Section 124A of the ERA provides that where an award of compensation for unfair dismissal falls to be reduced or increased under section 31 of the Employment Act 2002 (non-completion of statutory procedures) or increased under section 38 of the same Act (failure to give statement of employment particulars) "the adjustment shall be in the amount awarded under section 118(1)(b) and shall be applied immediately before any reduction under section 123(6) or 123(7)". The reduction or increase therefore applies only to the compensatory award (section 118(1)(b) refers only to the compensatory award) and the adjustment is made before any reduction for contributory fault (123(6)) and before the compensatory award is reduced by any excess of any redundancy payment over the basic award (126(7)). This point is sometimes overlooked by advocates and tribunals.

  1. The question of how these provisions are to be applied and how they interact with the case law on assessing compensation has been the subject of a number of recent decisions.

Recent Case Law: section 98A(2), Polkey and the process of assessment of future loss

  1. In Software 2000, , the EAT (Elias P and lay members) has clearly summarised the principles emerging from the relevant case law in those (relatively common) cases where a redundancy dismissal is found to be unfair by reason of procedural failures. This summary provides useful guidance as to how a claim of this type should be approached. But it also provides useful guidance for the assessment of loss generally in all but the most straightforward unfair dismissal cases. The guidance is as follows:

"(1) In assessing compensation the task of the tribunal is to assess the loss flowing from the dismissal, using its common sense, experience and sense of justice. In the normal case that requires it to assess for how long the employee would have been employed but for the dismissal.

(2) If the employer seeks to contend that the employee would or might have ceased to be employed in any event had fair procedures been followed, or alternatively would not have continued in employment indefinitely, it is for him to adduce any relevant evidence on which he intends to rely. However, the tribunal must have regard to all the evidence when making that assessment, including any evidence from the employee himself. (He might, for example, have given evidence that he intended to retire in the near future).

(3) However, there will be circumstances where the nature of the evidence which the employer wishes to adduce, or on which he seeks to rely, is so unreliable that the tribunal may take the view that the whole exercise of seeking to reconstruct what might have been is so riddled with uncertainty that no sensible prediction based on that evidence can properly be made.

(4) Whether that is the position is a matter of impression and judgment for the tribunal. But in reaching that decision the tribunal must direct itself properly. It must recognise that it should have regard to any material and reliable evidence which might assist it in fixing just compensation, even if there are limits to the extent to which it can confidently predict what might have been; and it must appreciate that a degree of uncertainty is an inevitable feature of the exercise. The mere fact that an element of speculation is involved is not a reason for refusing to have regard to the evidence.

(5) An appellate court must be wary about interfering with the tribunal's assessment that the exercise is too speculative. However, it must interfere if the tribunal has not directed itself properly and has taken too narrow a view of its role.

(6) The s. 98(A)(2) and Polkey exercises run in parallel and will often involve consideration of the same evidence, but they must not be conflated. It follows that even if a tribunal considers some of the evidence or potential evidence to be too speculative to form any sensible view as to whether dismissal would have occurred on the balance of probabilities, it must nevertheless take into account any evidence on which it considers it can properly rely and from which it could in principle conclude that the employment may have come to an end when it did, or alternatively would not have continued indefinitely.

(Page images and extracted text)
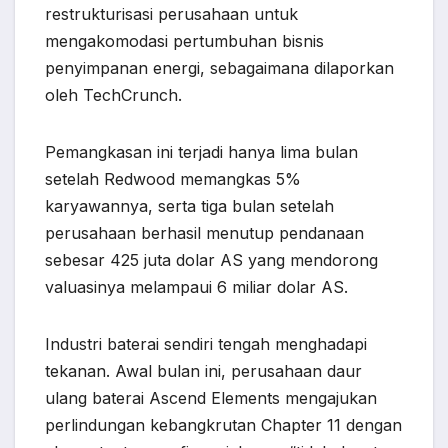
restrukturisasi perusahaan untuk
mengakomodasi pertumbuhan bisnis
penyimpanan energi, sebagaimana dilaporkan
oleh TechCrunch.
Pemangkasan ini terjadi hanya lima bulan
setelah Redwood memangkas 5%
karyawannya, serta tiga bulan setelah
perusahaan berhasil menutup pendanaan
sebesar 425 juta dolar AS yang mendorong
valuasinya melampaui 6 miliar dolar AS.
Industri baterai sendiri tengah menghadapi
tekanan. Awal bulan ini, perusahaan daur
ulang baterai Ascend Elements mengajukan
perlindungan kebangkrutan Chapter 11 dengan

→ PROBLEM DETAILS
Carry the passage on unfair dismissal compensation forward from its last sentence.

→ RESPONSE BOX
(7) Having considered the evidence, the tribunal may determine:

(a) That if fair procedures had been complied with, the employer has satisfied it "the onus being firmly on the employer" that on the balance of probabilities the dismissal would have occurred when it did in any event. The dismissal is then fair by virtue of s.98A(2).

(b) That there was a chance of dismissal but less than 50%, in which case compensation should be reduced accordingly.

(c) That employment would have continued but only for a limited fixed period. The evidence demonstrating that may be wholly unrelated to the circumstances relating to the dismissal itself, as in the O'Donoghue case1.

(d) Employment would have continued indefinitely. However, this last finding should be reached only where the evidence that employment might have been terminated earlier is so scant that it can effectively be ignored."

  1. The permutations in (7) are examples of the types of determination a tribunal may make but are not comprehensive. For example, they do not deal with the situation where a dismissal is substantively unfair but where the claimant would probably have been dismissed in any event. The authorities would suggest (see O'Donoghue below) that a chances approach should be taken in such circumstances, even if the chances of dismissal are very high (say 80% or more). In cases where tribunals find that a claimant would have been dismissed in any event, it is questionable whether they are intending to take such an approach as a matter of certainty.

  2. In providing its guidance in Software 2000, the EAT reviewed a number of the relevant authorities in relation to compensation for unfair dismissal, including the recent cases of Gover v. Propertycare Ltd [2006] EWCA Civ 286 CA, Kelly-Madden v. Manor Surgery (above), Lambe v. 186K Ltd [2005] ICR 307 CA and Scope v. Thornett [2007] IRLR 155 CA.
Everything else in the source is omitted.